This will go down in Minnesota State Fair history as the year crop art cut the mustard.
Yellow mustard seeds are making their final appearance at the fair's crop art competition.
The sturdy round seeds have been a crop art staple; useful for their uniform size, their mellow yellow hue and the way they absorb paint and dyes. Finding a replacement will be a pain in the neck for artists who already have pretty sore necks from all the hours they spent gluing tiny seeds on boards for our amusement.
The crop art community coped with the loss the same way they cope with most things this time of year. By gluing their feelings together with thousands of mustard seeds and submitting them to the crop art competition.
"Mustard's Last Hurrah," read a label made of mustard seeds, on a bottle made of mustard seeds, on a crop art entry by Caitlin Micko. It was her first crop art entry and her last chance to use mustard seeds.

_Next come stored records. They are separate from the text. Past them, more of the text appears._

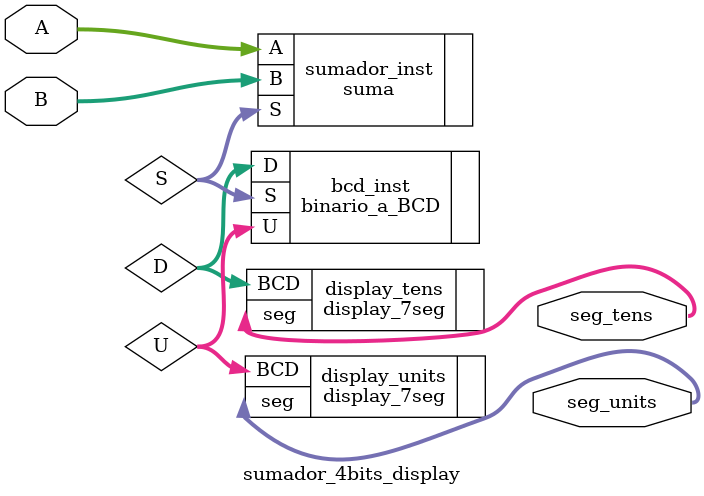
<source format=sv>
module sumador_4bits_display(
    input logic [3:0] A, B,   // Entradas de 4 bits
    output logic [6:0] seg_units, seg_tens // Display 7 segmentos
);
    logic [4:0] S;    // Suma con 5 bits
    logic [3:0] U, D; // Unidades y decenas en BCD

    // Módulo sumador
    suma sumador_inst(.A(A), .B(B), .S(S)); // Ahora S tiene 5 bits

    // Conversión a BCD
    binario_a_BCD bcd_inst(.S(S), .U(U), .D(D));

    // Displays de 7 segmentos
    display_7seg display_units(.BCD(U), .seg(seg_units));
    display_7seg display_tens(.BCD(D), .seg(seg_tens));

endmodule

</source>
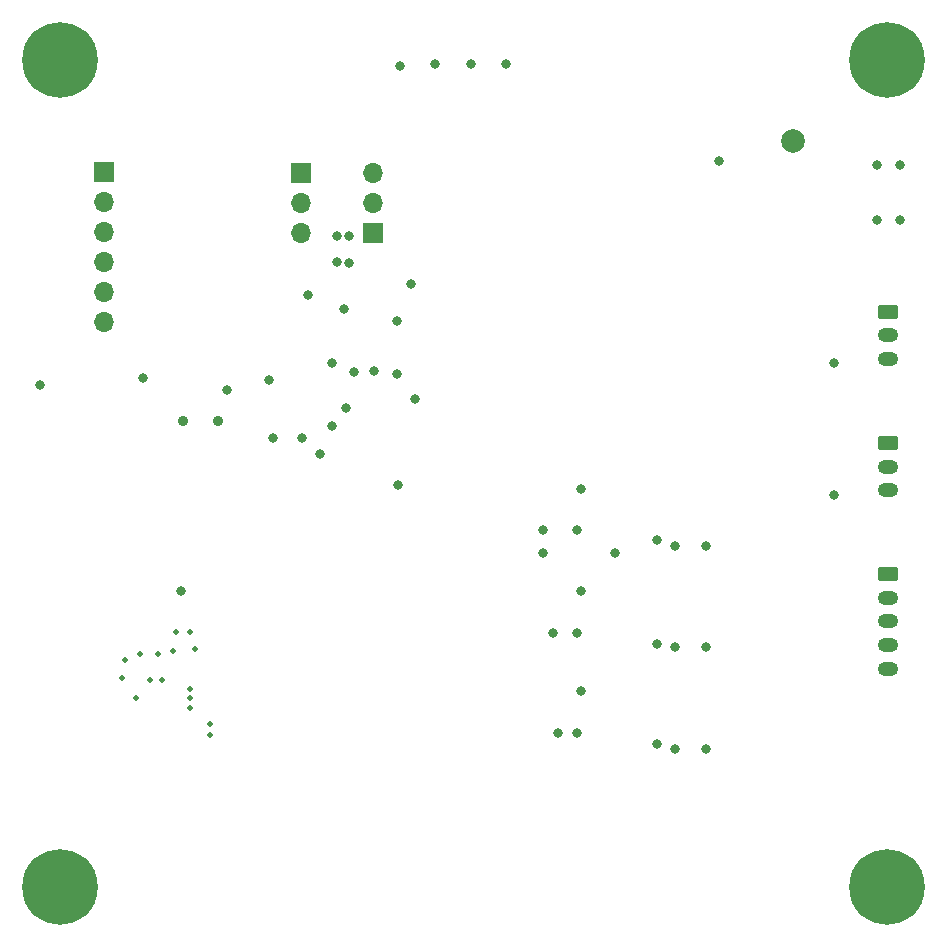
<source format=gbr>
%TF.GenerationSoftware,KiCad,Pcbnew,8.0.4*%
%TF.CreationDate,2024-08-31T15:47:31-07:00*%
%TF.ProjectId,aunisoma-panel-controller,61756e69-736f-46d6-912d-70616e656c2d,rev?*%
%TF.SameCoordinates,Original*%
%TF.FileFunction,Soldermask,Bot*%
%TF.FilePolarity,Negative*%
%FSLAX46Y46*%
G04 Gerber Fmt 4.6, Leading zero omitted, Abs format (unit mm)*
G04 Created by KiCad (PCBNEW 8.0.4) date 2024-08-31 15:47:31*
%MOMM*%
%LPD*%
G01*
G04 APERTURE LIST*
G04 Aperture macros list*
%AMRoundRect*
0 Rectangle with rounded corners*
0 $1 Rounding radius*
0 $2 $3 $4 $5 $6 $7 $8 $9 X,Y pos of 4 corners*
0 Add a 4 corners polygon primitive as box body*
4,1,4,$2,$3,$4,$5,$6,$7,$8,$9,$2,$3,0*
0 Add four circle primitives for the rounded corners*
1,1,$1+$1,$2,$3*
1,1,$1+$1,$4,$5*
1,1,$1+$1,$6,$7*
1,1,$1+$1,$8,$9*
0 Add four rect primitives between the rounded corners*
20,1,$1+$1,$2,$3,$4,$5,0*
20,1,$1+$1,$4,$5,$6,$7,0*
20,1,$1+$1,$6,$7,$8,$9,0*
20,1,$1+$1,$8,$9,$2,$3,0*%
G04 Aperture macros list end*
%ADD10C,0.800000*%
%ADD11C,6.400000*%
%ADD12C,2.000000*%
%ADD13RoundRect,0.250000X-0.625000X0.350000X-0.625000X-0.350000X0.625000X-0.350000X0.625000X0.350000X0*%
%ADD14O,1.750000X1.200000*%
%ADD15R,1.700000X1.700000*%
%ADD16O,1.700000X1.700000*%
%ADD17C,0.900000*%
%ADD18C,0.500000*%
G04 APERTURE END LIST*
D10*
%TO.C,H2*%
X2100000Y4801326D03*
X2802944Y6498382D03*
X2802944Y3104270D03*
X4500000Y7201326D03*
D11*
X4500000Y4801326D03*
D10*
X4500000Y2401326D03*
X6197056Y6498382D03*
X6197056Y3104270D03*
X6900000Y4801326D03*
%TD*%
D12*
%TO.C,X1*%
X66500000Y67968326D03*
%TD*%
D13*
%TO.C,J7*%
X74600000Y31268326D03*
D14*
X74600000Y29268326D03*
X74600000Y27268326D03*
X74600000Y25268326D03*
X74600000Y23268326D03*
%TD*%
D15*
%TO.C,J3*%
X30970600Y60181326D03*
D16*
X30970600Y62721326D03*
X30970600Y65261326D03*
%TD*%
D15*
%TO.C,J2*%
X24900000Y65246326D03*
D16*
X24900000Y62706326D03*
X24900000Y60166326D03*
%TD*%
D13*
%TO.C,J5*%
X74600000Y53468326D03*
D14*
X74600000Y51468326D03*
X74600000Y49468326D03*
%TD*%
D15*
%TO.C,J1*%
X8200000Y65268326D03*
D16*
X8200000Y62728326D03*
X8200000Y60188326D03*
X8200000Y57648326D03*
X8200000Y55108326D03*
X8200000Y52568326D03*
%TD*%
D17*
%TO.C,SW2*%
X17850000Y44208326D03*
X14850000Y44208326D03*
%TD*%
D10*
%TO.C,H3*%
X72100000Y74801326D03*
X72802944Y76498382D03*
X72802944Y73104270D03*
X74500000Y77201326D03*
D11*
X74500000Y74801326D03*
D10*
X74500000Y72401326D03*
X76197056Y76498382D03*
X76197056Y73104270D03*
X76900000Y74801326D03*
%TD*%
%TO.C,H4*%
X72100000Y4801326D03*
X72802944Y6498382D03*
X72802944Y3104270D03*
X74500000Y7201326D03*
D11*
X74500000Y4801326D03*
D10*
X74500000Y2401326D03*
X76197056Y6498382D03*
X76197056Y3104270D03*
X76900000Y4801326D03*
%TD*%
D13*
%TO.C,J6*%
X74600000Y42368326D03*
D14*
X74600000Y40368326D03*
X74600000Y38368326D03*
%TD*%
D10*
%TO.C,H1*%
X2100000Y74801326D03*
X2802944Y76498382D03*
X2802944Y73104270D03*
X4500000Y77201326D03*
D11*
X4500000Y74801326D03*
D10*
X4500000Y72401326D03*
X6197056Y76498382D03*
X6197056Y73104270D03*
X6900000Y74801326D03*
%TD*%
X45400000Y33068326D03*
X51500000Y33068326D03*
X48265000Y17768326D03*
X46600000Y17768326D03*
X46175000Y26268326D03*
X48250000Y26268326D03*
X34500000Y46068326D03*
X33004267Y48201325D03*
X48255000Y34968326D03*
X45400000Y34968326D03*
X70000000Y37943326D03*
D18*
X17200000Y18568326D03*
D10*
X22175000Y47668326D03*
X31015000Y48468326D03*
X75600000Y61268326D03*
X18600000Y46868326D03*
D18*
X12100000Y22268326D03*
D10*
X28500000Y53701326D03*
X33100000Y38768326D03*
X60250000Y66250000D03*
D18*
X15500000Y26368326D03*
D10*
X33000000Y52668326D03*
X48550000Y21385826D03*
X56550000Y16465826D03*
X55050000Y34165826D03*
D18*
X15500000Y21568326D03*
D10*
X36250000Y74418326D03*
D18*
X10000000Y24000000D03*
D10*
X59150000Y16465826D03*
X27500000Y43768326D03*
X25500000Y54868326D03*
D18*
X15500000Y20768326D03*
D10*
X73600000Y65868326D03*
X70000000Y49143326D03*
D18*
X14250000Y26368326D03*
D10*
X55050000Y25365826D03*
X34200000Y55848326D03*
X33250000Y74318326D03*
X73600000Y61268326D03*
X27525000Y49168326D03*
D18*
X13100000Y22268326D03*
D10*
X39250000Y74418326D03*
X59150000Y33665826D03*
X48550000Y29865826D03*
X42250000Y74418326D03*
X59150000Y25065826D03*
D18*
X14000000Y24750000D03*
X12750000Y24500000D03*
D10*
X2800000Y47268326D03*
D18*
X9750000Y22500000D03*
D10*
X14700000Y29868326D03*
X56550000Y33665826D03*
X56550000Y25065826D03*
X11460000Y47868326D03*
D18*
X11250000Y24500000D03*
D10*
X26500000Y41468326D03*
X55050000Y16885826D03*
X75600000Y65868326D03*
D18*
X15500000Y19968326D03*
X17200000Y17618326D03*
D10*
X48550000Y38465826D03*
D18*
X15937500Y24918326D03*
X10900000Y20768326D03*
D10*
X22500000Y42768326D03*
X28700000Y45368326D03*
X25000000Y42768326D03*
X29400000Y48368326D03*
X27950000Y57652326D03*
X27948000Y59912326D03*
X28964004Y59912326D03*
X28964002Y57626326D03*
M02*

</source>
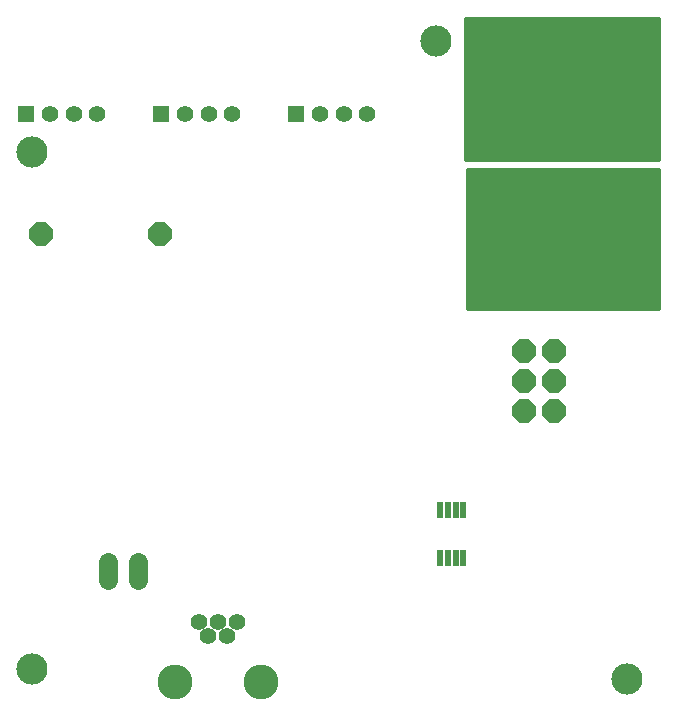
<source format=gbs>
G75*
%MOIN*%
%OFA0B0*%
%FSLAX24Y24*%
%IPPOS*%
%LPD*%
%AMOC8*
5,1,8,0,0,1.08239X$1,22.5*
%
%ADD10C,0.1040*%
%ADD11C,0.0100*%
%ADD12OC8,0.0800*%
%ADD13OC8,0.0780*%
%ADD14R,0.0217X0.0552*%
%ADD15R,0.0555X0.0555*%
%ADD16C,0.0555*%
%ADD17C,0.3583*%
%ADD18C,0.0640*%
%ADD19C,0.1162*%
D10*
X006833Y007500D03*
X006833Y024736D03*
X020312Y028417D03*
X026683Y007150D03*
D11*
X027733Y019500D02*
X021333Y019500D01*
X021333Y024150D01*
X027733Y024150D01*
X027733Y019500D01*
X027733Y019586D02*
X021333Y019586D01*
X021333Y019684D02*
X027733Y019684D01*
X027733Y019783D02*
X021333Y019783D01*
X021333Y019881D02*
X027733Y019881D01*
X027733Y019980D02*
X021333Y019980D01*
X021333Y020078D02*
X027733Y020078D01*
X027733Y020177D02*
X021333Y020177D01*
X021333Y020275D02*
X027733Y020275D01*
X027733Y020374D02*
X021333Y020374D01*
X021333Y020472D02*
X027733Y020472D01*
X027733Y020571D02*
X021333Y020571D01*
X021333Y020669D02*
X027733Y020669D01*
X027733Y020768D02*
X021333Y020768D01*
X021333Y020866D02*
X027733Y020866D01*
X027733Y020965D02*
X021333Y020965D01*
X021333Y021063D02*
X027733Y021063D01*
X027733Y021162D02*
X021333Y021162D01*
X021333Y021260D02*
X027733Y021260D01*
X027733Y021359D02*
X021333Y021359D01*
X021333Y021457D02*
X027733Y021457D01*
X027733Y021556D02*
X021333Y021556D01*
X021333Y021654D02*
X027733Y021654D01*
X027733Y021753D02*
X021333Y021753D01*
X021333Y021851D02*
X027733Y021851D01*
X027733Y021950D02*
X021333Y021950D01*
X021333Y022048D02*
X027733Y022048D01*
X027733Y022147D02*
X021333Y022147D01*
X021333Y022245D02*
X027733Y022245D01*
X027733Y022344D02*
X021333Y022344D01*
X021333Y022442D02*
X027733Y022442D01*
X027733Y022541D02*
X021333Y022541D01*
X021333Y022639D02*
X027733Y022639D01*
X027733Y022738D02*
X021333Y022738D01*
X021333Y022836D02*
X027733Y022836D01*
X027733Y022935D02*
X021333Y022935D01*
X021333Y023033D02*
X027733Y023033D01*
X027733Y023132D02*
X021333Y023132D01*
X021333Y023230D02*
X027733Y023230D01*
X027733Y023329D02*
X021333Y023329D01*
X021333Y023427D02*
X027733Y023427D01*
X027733Y023526D02*
X021333Y023526D01*
X021333Y023624D02*
X027733Y023624D01*
X027733Y023723D02*
X021333Y023723D01*
X021333Y023821D02*
X027733Y023821D01*
X027733Y023920D02*
X021333Y023920D01*
X021333Y024018D02*
X027733Y024018D01*
X027733Y024117D02*
X021333Y024117D01*
X021283Y024450D02*
X027733Y024450D01*
X027733Y029200D01*
X021283Y029200D01*
X021283Y024450D01*
X021283Y024511D02*
X027733Y024511D01*
X027733Y024609D02*
X021283Y024609D01*
X021283Y024708D02*
X027733Y024708D01*
X027733Y024806D02*
X021283Y024806D01*
X021283Y024905D02*
X027733Y024905D01*
X027733Y025003D02*
X021283Y025003D01*
X021283Y025102D02*
X027733Y025102D01*
X027733Y025200D02*
X021283Y025200D01*
X021283Y025299D02*
X027733Y025299D01*
X027733Y025397D02*
X021283Y025397D01*
X021283Y025496D02*
X027733Y025496D01*
X027733Y025594D02*
X021283Y025594D01*
X021283Y025693D02*
X027733Y025693D01*
X027733Y025791D02*
X021283Y025791D01*
X021283Y025890D02*
X027733Y025890D01*
X027733Y025988D02*
X021283Y025988D01*
X021283Y026087D02*
X027733Y026087D01*
X027733Y026185D02*
X021283Y026185D01*
X021283Y026284D02*
X027733Y026284D01*
X027733Y026382D02*
X021283Y026382D01*
X021283Y026481D02*
X027733Y026481D01*
X027733Y026579D02*
X021283Y026579D01*
X021283Y026678D02*
X027733Y026678D01*
X027733Y026776D02*
X021283Y026776D01*
X021283Y026875D02*
X027733Y026875D01*
X027733Y026973D02*
X021283Y026973D01*
X021283Y027072D02*
X027733Y027072D01*
X027733Y027170D02*
X021283Y027170D01*
X021283Y027269D02*
X027733Y027269D01*
X027733Y027367D02*
X021283Y027367D01*
X021283Y027466D02*
X027733Y027466D01*
X027733Y027564D02*
X021283Y027564D01*
X021283Y027663D02*
X027733Y027663D01*
X027733Y027761D02*
X021283Y027761D01*
X021283Y027860D02*
X027733Y027860D01*
X027733Y027958D02*
X021283Y027958D01*
X021283Y028057D02*
X027733Y028057D01*
X027733Y028155D02*
X021283Y028155D01*
X021283Y028254D02*
X027733Y028254D01*
X027733Y028352D02*
X021283Y028352D01*
X021283Y028451D02*
X027733Y028451D01*
X027733Y028549D02*
X021283Y028549D01*
X021283Y028648D02*
X027733Y028648D01*
X027733Y028746D02*
X021283Y028746D01*
X021283Y028845D02*
X027733Y028845D01*
X027733Y028943D02*
X021283Y028943D01*
X021283Y029042D02*
X027733Y029042D01*
X027733Y029140D02*
X021283Y029140D01*
D12*
X011093Y022000D03*
X007156Y022000D03*
D13*
X023233Y018100D03*
X024233Y018100D03*
X024233Y017100D03*
X023233Y017100D03*
X023233Y016100D03*
X024233Y016100D03*
D14*
X021217Y012807D03*
X020961Y012807D03*
X020705Y012807D03*
X020449Y012807D03*
X020449Y011193D03*
X020705Y011193D03*
X020961Y011193D03*
X021217Y011193D03*
D15*
X015652Y026000D03*
X011152Y026000D03*
X006652Y026000D03*
D16*
X007440Y026000D03*
X008227Y026000D03*
X009014Y026000D03*
X011940Y026000D03*
X012727Y026000D03*
X013514Y026000D03*
X016440Y026000D03*
X017227Y026000D03*
X018014Y026000D03*
X013663Y009058D03*
X013348Y008585D03*
X013033Y009058D03*
X012718Y008585D03*
X012403Y009058D03*
D17*
X024231Y021354D03*
X024231Y027260D03*
D18*
X010367Y011071D02*
X010367Y010471D01*
X009367Y010471D02*
X009367Y011071D01*
D19*
X011596Y007050D03*
X014470Y007050D03*
M02*

</source>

"Who Snitched on Yellow Mustard?" veteran crop artist Brandi Brown posed the question on everyone's mind, pouring her indignation and leftover seeds into a last-minute entry. Mustard seeds featured prominently in her main crop art piece this year — a cautionary tale about doves, open flames and the 1988 Olympics.
"It's a hard, uniform seed. It's a vibrant yellow. It dyes well," Brown said. "Just a terrible seed to lose."
Even worse, it was an unidentified crop artist who snitched on yellow mustard.
Minnesota is the only state fair that hosts a crop art competition and according to the competition's lengthy rule book, all the seeds and plant materials that go into each entry are supposed to come from Minnesota agriculture and horticulture. No weeds. No crops that can't thrive in our climate.
Yellow mustard does not appear to be a Minnesota crop. There are native mustards, which will still be welcome at the fair, but those seeds are black and brown. After a contestant alerted State Fair officials, the decision was made. Minnesota is battling an invasion of noxious garlic mustard and the last thing anyone wanted to do was encourage a non-Minnesota mustard.
"Somebody called my attention to it," said Ron Kelsey, the fair's 83-year-old superintendent of farm crops, who spends most of the year answering detailed questions from crop artists, then spends most of the fair manning a table next to the finished crop art, happily answering questions from the public.
This might not be the end of the road for yellow mustard. Kelsey is investigating reports that it's being grown as a crop in North Dakota and fair officials will discuss yellow mustard's future with the Minnesota Crop Improvement Association.
There are a record 236 entries in this year's crop art display. The Mona Lisa smiles serenely, seedily, out over crowds that line up around the building for a glimpse. There are crop art memorials to the Queen of England and Pee Wee Herman. Orcas built out of glossy beans leap across the display tables, looking for a yacht to smash.
Each entry includes a list of all the materials used. Pumpkin seeds. Amaranth. Wild rice. Yellow mustard.
Teresa Anderson started work on her crop art last fall. It was a large piece, designed to look like a row of stained glass windows, illuminating the four little girls murdered when the Klan bombed the 16th Street Baptist Church in 1963. Denise. Cynthia. Addie Mae. Carole. The piece included mustard seeds.
Anderson had already put months of work into the piece when the rules changed and she was relieved to hear the ban wouldn't go into effect until 2024. Otherwise, she would have been picking a lot of mustard seeds out of dried glue to avoid disqualification.
Crop art is hard. Any crop artist will tell you that, as they try to clean the glue and quinoa out of their cuticles.
"It wouldn't be so hard to draw or paint a picture, but making it out of seeds — and in some categories tree and plant parts — is really tricky," said Anderson, a prizewinning crop artist who co-runs the CropArt.com website.
"The seeds are limited in their natural colors and vary tremendously in size and shape, so it's a challenge to fulfill one's vision," she added. "But maybe that's why people get hooked on doing it."